The building is managed by ÖRAG Österreichische Realitäten-AG and is home to the headquarters of companies like WOKA (lamps), Doris Wagner Cosmetics (skin care), GUARDI (fences, balconies and gates) sowie ILESTO (garden huts and storage boxes). Beside company headquarters and private apartments, the building also houses the Austrian Auction Company. Auctions of antique carpets as well as art are frequently held at their premises.

== Architecture ==
On an area of 1,000 m^{2}, four storeys rise above the basement.

The richly-formed facade on the Singerstrasse presents a fine central projection with five divisions, and two side projections each with three divisions. The coat of arms of the Breuer family, supported by two cherubs, is prominently placed over the balcony doors, replacing the previous one of Johann Christian Neupauer.
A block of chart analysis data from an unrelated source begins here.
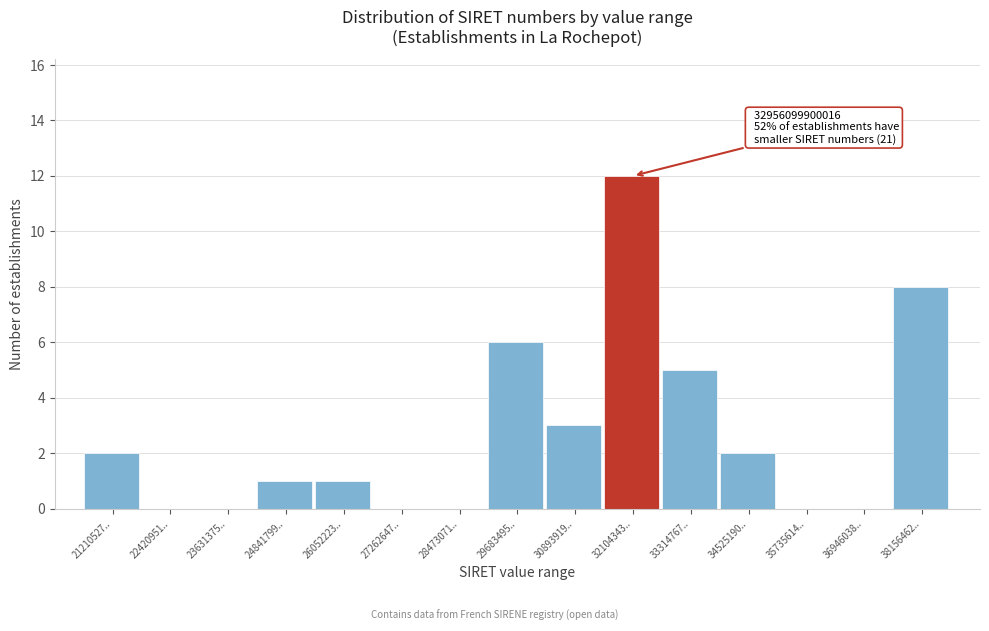

Reading left to right, extract all data points from this chart.

21210527..=2	22420951..=0	23631375..=0	24841799..=1	26052223..=1	27262647..=0	28473071..=0	29683495..=6	30893919..=3	32104343..=12	33314767..=5	34525190..=2	35735614..=0	36946038..=0	38156462..=8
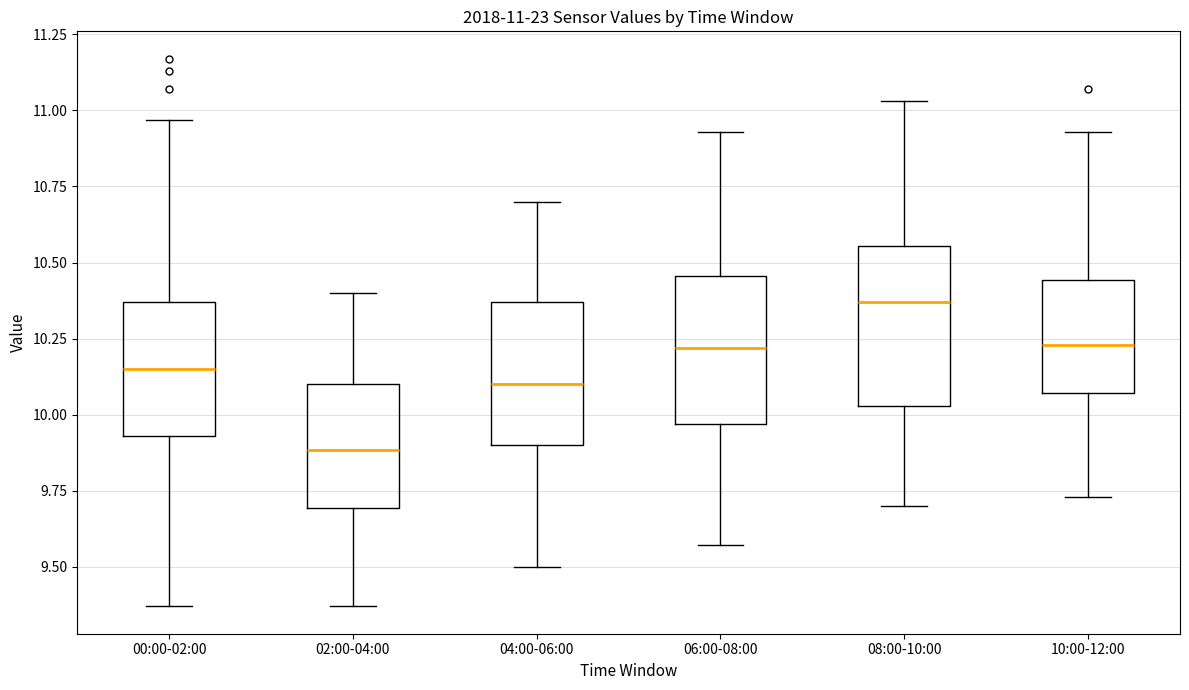

Which box has the highest median line?

08:00-10:00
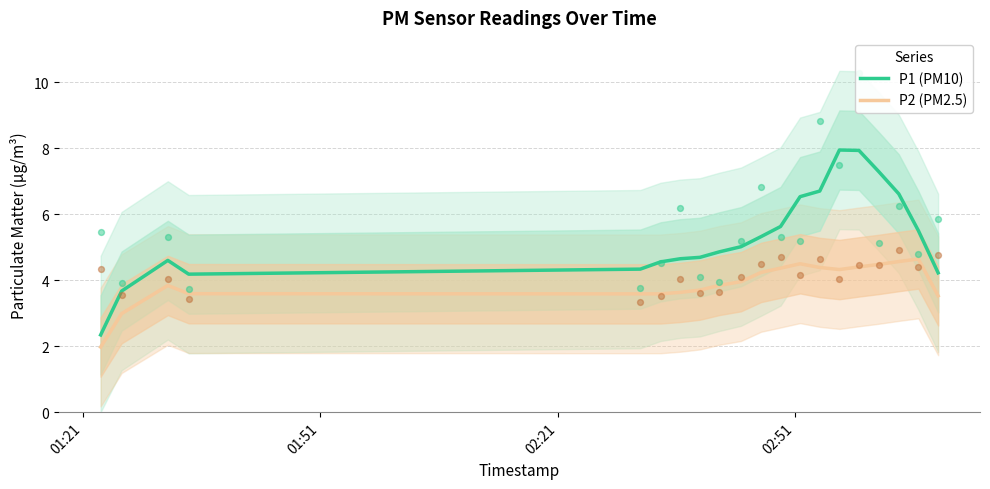

What are all the series names shown in the legend?

P1 (PM10), P2 (PM2.5)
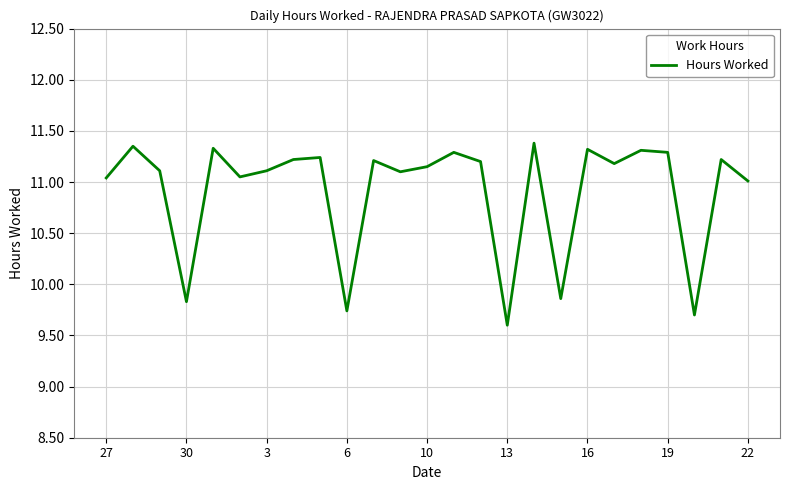

What is the greatest value displayed?

11.4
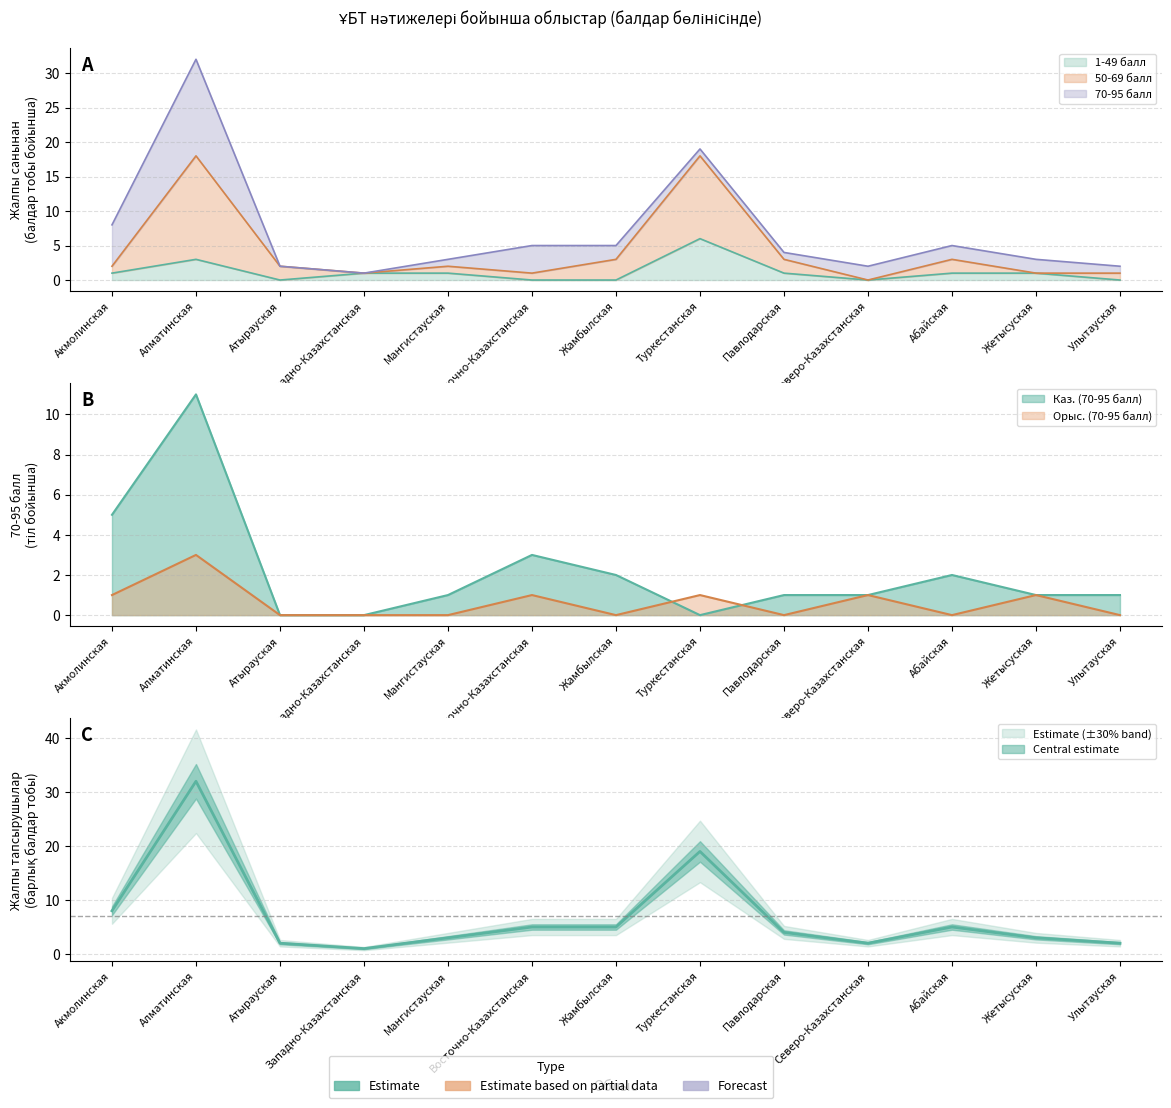

At which label does Барлығы (50-69 балл) reach its peak?

Алматинская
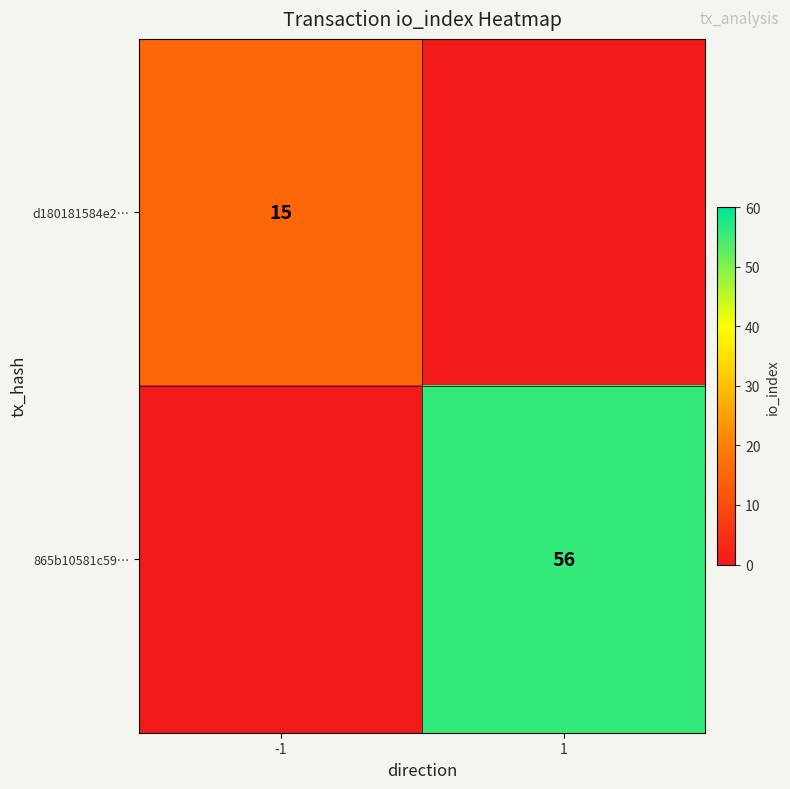

The 865b10581c59… series shows 18 at 1. True or false?

False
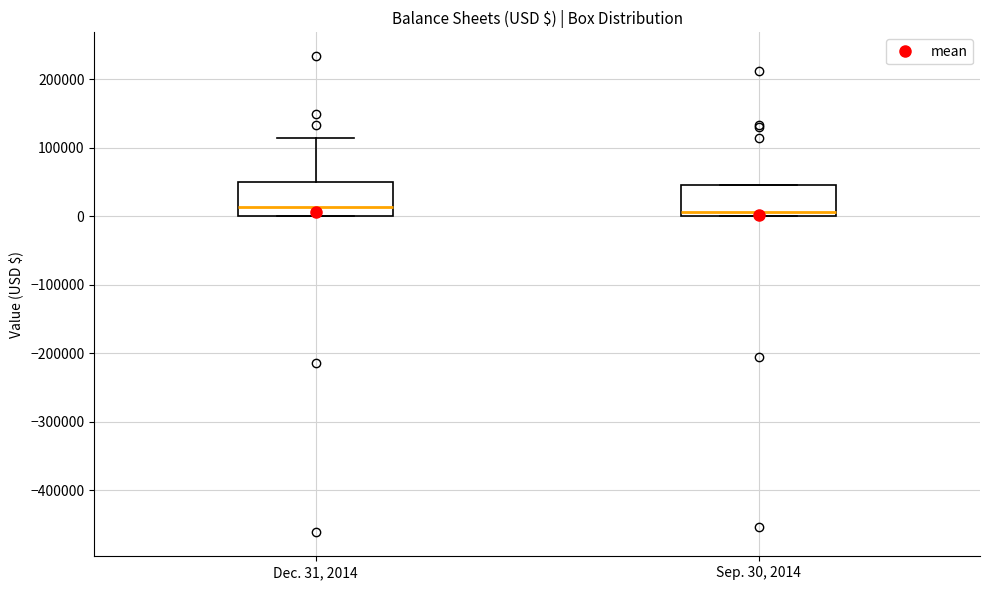

Reading left to right, transcribe this box plot: for each box, give where its median line is, the range the box spans, and where its two whiskers end, as read against the y-axis. The values are not printed on the chart, so give them approximately, as read against the axis.

Dec. 31, 2014: median 10000, box 0 to 50000, whiskers 0 to 110000
Sep. 30, 2014: median 10000, box 0 to 50000, whiskers 0 to 50000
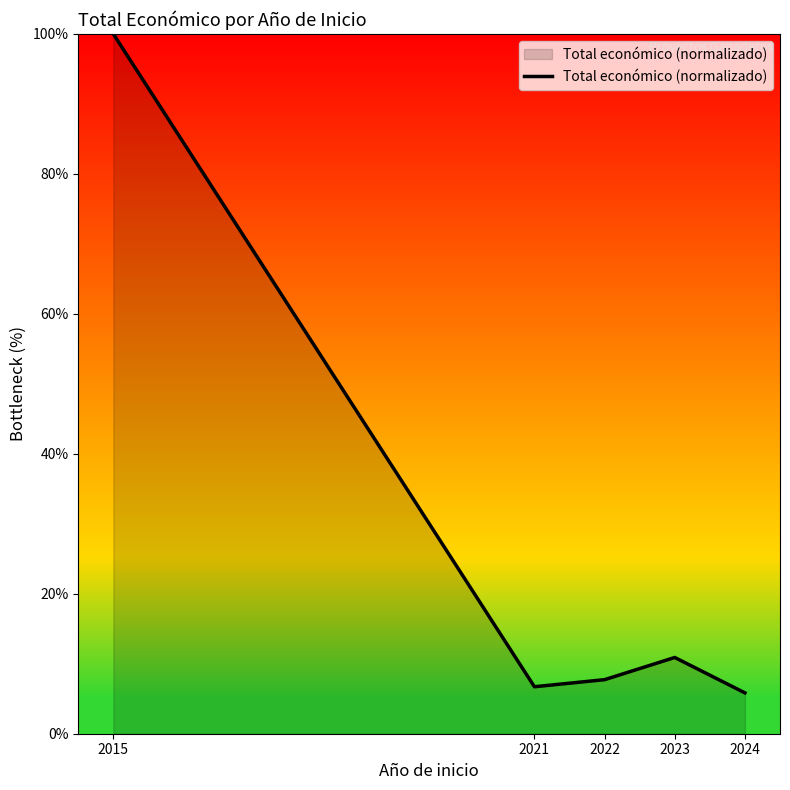

Reading left to right, extract all data points from this chart.

2015=100.0	2021=6.7	2022=7.7	2023=10.9	2024=5.8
In wall niches on the lower floor stand statues of gods and heroes of antiquity (Hercules, Apollo, Flora, Hermes).

The reception rooms, the piano nobile (or belle etage), on the main floor, were fully refurbished in the second half of the 19th century by the architects Ludwig and Hugo Ernst Wächtler. They display beautiful ceramic stoves, parquet flooring, and late historicist wooden plaques in Old German forms.